No, it wasn’t from GATK. It was to demonstrate the idea. I don’t see how starting from the previous base would help. There is always a possibility that reference allele ends with the whole alt, regardless of where we started. (Starting from the previous base would also break multiallelic normalization.)
Here is another example. A real variant from our dataset (GATK 3.7). It is fully normalized multiallelic with a SNP, a complex (SNP+DEL, in truth it is a single deletion without SNP) and 2 deletions.

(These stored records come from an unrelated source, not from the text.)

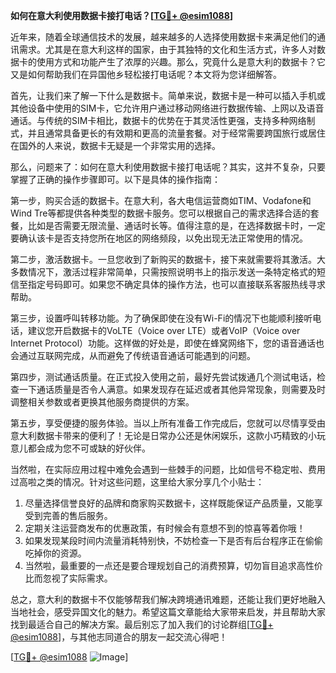 **如何在意大利使用数据卡接打电话？[[TG💪+ @esim1088](https://t.me/s/esim1088)]**

近年来，随着全球通信技术的发展，越来越多的人选择使用数据卡来满足他们的通讯需求。尤其是在意大利这样的国家，由于其独特的文化和生活方式，许多人对数据卡的使用方式和功能产生了浓厚的兴趣。那么，究竟什么是意大利的数据卡？它又是如何帮助我们在异国他乡轻松接打电话呢？本文将为您详细解答。

首先，让我们来了解一下什么是数据卡。简单来说，数据卡是一种可以插入手机或其他设备中使用的SIM卡，它允许用户通过移动网络进行数据传输、上网以及语音通话。与传统的SIM卡相比，数据卡的优势在于其灵活性更强，支持多种网络制式，并且通常具备更长的有效期和更高的流量套餐。对于经常需要跨国旅行或居住在国外的人来说，数据卡无疑是一个非常实用的选择。

那么，问题来了：如何在意大利使用数据卡接打电话呢？其实，这并不复杂，只要掌握了正确的操作步骤即可。以下是具体的操作指南：

第一步，购买合适的数据卡。在意大利，各大电信运营商如TIM、Vodafone和Wind Tre等都提供各种类型的数据卡服务。您可以根据自己的需求选择合适的套餐，比如是否需要无限流量、通话时长等。值得注意的是，在选择数据卡时，一定要确认该卡是否支持您所在地区的网络频段，以免出现无法正常使用的情况。

第二步，激活数据卡。一旦您收到了新购买的数据卡，接下来就需要将其激活。大多数情况下，激活过程非常简单，只需按照说明书上的指示发送一条特定格式的短信至指定号码即可。如果您不确定具体的操作方法，也可以直接联系客服热线寻求帮助。

第三步，设置呼叫转移功能。为了确保即使在没有Wi-Fi的情况下也能顺利接听电话，建议您开启数据卡的VoLTE（Voice over LTE）或者VoIP（Voice over Internet Protocol）功能。这样做的好处是，即使在蜂窝网络下，您的语音通话也会通过互联网完成，从而避免了传统语音通话可能遇到的问题。

第四步，测试通话质量。在正式投入使用之前，最好先尝试拨通几个测试电话，检查一下通话质量是否令人满意。如果发现存在延迟或者其他异常现象，则需要及时调整相关参数或者更换其他服务商提供的方案。

第五步，享受便捷的服务体验。当以上所有准备工作完成后，您就可以尽情享受由意大利数据卡带来的便利了！无论是日常办公还是休闲娱乐，这款小巧精致的小玩意儿都会成为您不可或缺的好伙伴。

当然啦，在实际应用过程中难免会遇到一些棘手的问题，比如信号不稳定啦、费用过高啦之类的情况。针对这些问题，这里给大家分享几个小贴士：

1. 尽量选择信誉良好的品牌和商家购买数据卡，这样既能保证产品质量，又能享受到完善的售后服务。
2. 定期关注运营商发布的优惠政策，有时候会有意想不到的惊喜等着你哦！
3. 如果发现某段时间内流量消耗特别快，不妨检查一下是否有后台程序正在偷偷吃掉你的资源。
4. 当然啦，最重要的一点还是要合理规划自己的消费预算，切勿盲目追求高性价比而忽视了实际需求。

总之，意大利的数据卡不仅能够帮我们解决跨境通讯难题，还能让我们更好地融入当地社会，感受异国文化的魅力。希望这篇文章能给大家带来启发，并且帮助大家找到最适合自己的解决方案。最后别忘了加入我们的讨论群组[[TG💪+ @esim1088](https://t.me/s/esim1088)]，与其他志同道合的朋友一起交流心得吧！

[[TG💪+ @esim1088](https://t.me/s/esim1088) ![Image](https://i.postimg.cc/4NQfJmqS/Snipaste-2025-05-13-00-14-12.png)]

19 603124 . TTGAGGTGTGGGTGCCCCTCGTCCCACAGGGAAGAGGGCCCGGGGCTGGTCCCATAGGTGCCTGGGGGAATGCACCAGCCTGAGCTGTGGGCACCCTCGCCCCCCAGGGAGGAATGCCCGGGGCTGGTCCCATAGGTGCCTGGGGGGAAGGCACCAGCCTGAGGTGTGGGCACCCTCGCCCCCCAGGGAGGAATGCCCGGGGCTGGTCCCATAGGTGCCTGGGGGAAGGCACCAGCC CTGAGGTGTGGGTGCCCCTCGTCCCACAGGGAAGAGGGCCCGGGGCTGGTCCCATAGGTGCCTGGGGGAATGCACCAGCCTGAGCTGTGGGCACCCTCGCCCCCCAGGGAGGAATGCCCGGGGCTGGTCCCATAGGTGCCTGGGGGGAAGGCACCAGCCTGAGGTGTGGGCACCCTCGCCCCCCAGGGAGGAATGCCCGGGGCTGGTCCCATAGGTGCCTGGGGGAAGGCACCAGCC,*,C,T
Splitting it leads to losing of left alignment’ness in biallelic.
Hence, we have seen how in transition from multiallelic to biallelics we can lose both properties in biallelics - left alignment’ness and parsimony.